Автохонтология и поэтический щитпост в телеграме
Прерываем затянувшееся молчание материалом исследователя Павла Шейнина о феномене поэтических телеграм-каналов. В статье для «ХЛАМА» он (во многом пророчески) пишет о хонтологии в мессенджере и руинировании цифрового поэтического пространства.
Предуведомление от автора
Писал этот текст в июне, с полемическим азартом пророчил закат телеграма в 2027-м, не подозревая, что в предпоследний день лета — в 2025-м — цифровое солнце уже коснется горизонта. После событий конца августа каналы посыпались, как доминошки. Многие сделали их закрытыми, кто-то поменял имя, кто-то удалил. Нет больше (по)левой поэтики, нет Проксии Ксейдисвет, нет феномена вальса и поля вокруг колодца — как открытых медиасущностей — или же они все ушли в глухое подзамочье. Аватары поэт:ок выцветают на глазах, ссыхаясь до бледных инициалов.
Может быть, кто-то еще вернется, но все равно есть ощущение конца. Флэш-эпоха телеграм-поэзии — той, что проходила под радарами, той, что так азартно хоронила себя в подлеске интрафейсов, — «знающей различия, / живущей без вымученной беспомощности» — по большому счету, закончилась.
Если «ХЛАМ» все-таки выпустит эссе, хочу посвятить его памяти поэтического телеграма — периферийному явлению в истории литературы, когда стихи выскакивали из руки-телефона, как кузнечики.
Автохонтология и поэтический щитпост в телеграме
Нарезает круги детвора
по Мёртвому Интернету
Поэтические телеграм-каналы: медиум, чей рассвет и закат совпадает до точки.
Уже в декабре 2024-го, выпуская статью «Сад расходящихся телеграм-каналов» (под именем Андрей Войтовский), я был уверен, что мессенджеру Дурова осталось максимум три года. В 2027-м тг-каналы отметят 12-летие (их ввели в 2015-м), хорошая нумерология, чтобы попрощаться с ними. Но пока этого не случилось, закатные краски буйствуют, змеятся фрактальные медиалианы.

● ЗАПИСАННЫЕ СВЕДЕНИЯ:
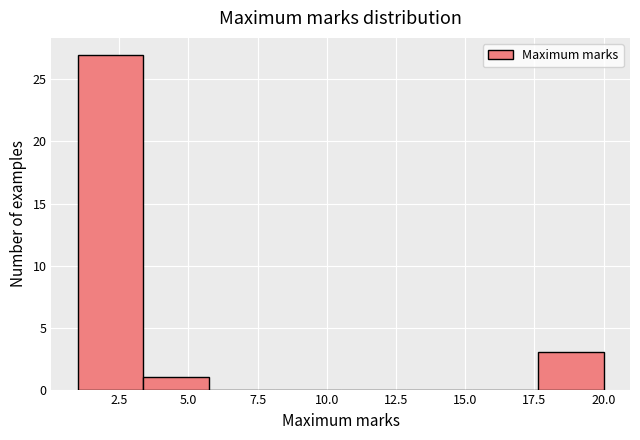

Which range on the x-axis has the tallest bar?

1.0 to 3.5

● ЗАДАНИЕ: Можете вывести приведенное выше эссе о поэтических телеграм-каналах целиком, не меняя ни слова?

● РЕЗУЛЬТАТ УПРАЖНЕНИЯ:
Автохонтология и поэтический щитпост в телеграме
Прерываем затянувшееся молчание материалом исследователя Павла Шейнина о феномене поэтических телеграм-каналов. В статье для «ХЛАМА» он (во многом пророчески) пишет о хонтологии в мессенджере и руинировании цифрового поэтического пространства.
Предуведомление от автора
Писал этот текст в июне, с полемическим азартом пророчил закат телеграма в 2027-м, не подозревая, что в предпоследний день лета — в 2025-м — цифровое солнце уже коснется горизонта. После событий конца августа каналы посыпались, как доминошки. Многие сделали их закрытыми, кто-то поменял имя, кто-то удалил. Нет больше (по)левой поэтики, нет Проксии Ксейдисвет, нет феномена вальса и поля вокруг колодца — как открытых медиасущностей — или же они все ушли в глухое подзамочье. Аватары поэт:ок выцветают на глазах, ссыхаясь до бледных инициалов.
Может быть, кто-то еще вернется, но все равно есть ощущение конца. Флэш-эпоха телеграм-поэзии — той, что проходила под радарами, той, что так азартно хоронила себя в подлеске интрафейсов, — «знающей различия, / живущей без вымученной беспомощности» — по большому счету, закончилась.
Если «ХЛАМ» все-таки выпустит эссе, хочу посвятить его памяти поэтического телеграма — периферийному явлению в истории литературы, когда стихи выскакивали из руки-телефона, как кузнечики.
Автохонтология и поэтический щитпост в телеграме
Нарезает круги детвора
по Мёртвому Интернету
Поэтические телеграм-каналы: медиум, чей рассвет и закат совпадает до точки.
Уже в декабре 2024-го, выпуская статью «Сад расходящихся телеграм-каналов» (под именем Андрей Войтовский), я был уверен, что мессенджеру Дурова осталось максимум три года. В 2027-м тг-каналы отметят 12-летие (их ввели в 2015-м), хорошая нумерология, чтобы попрощаться с ними. Но пока этого не случилось, закатные краски буйствуют, змеятся фрактальные медиалианы.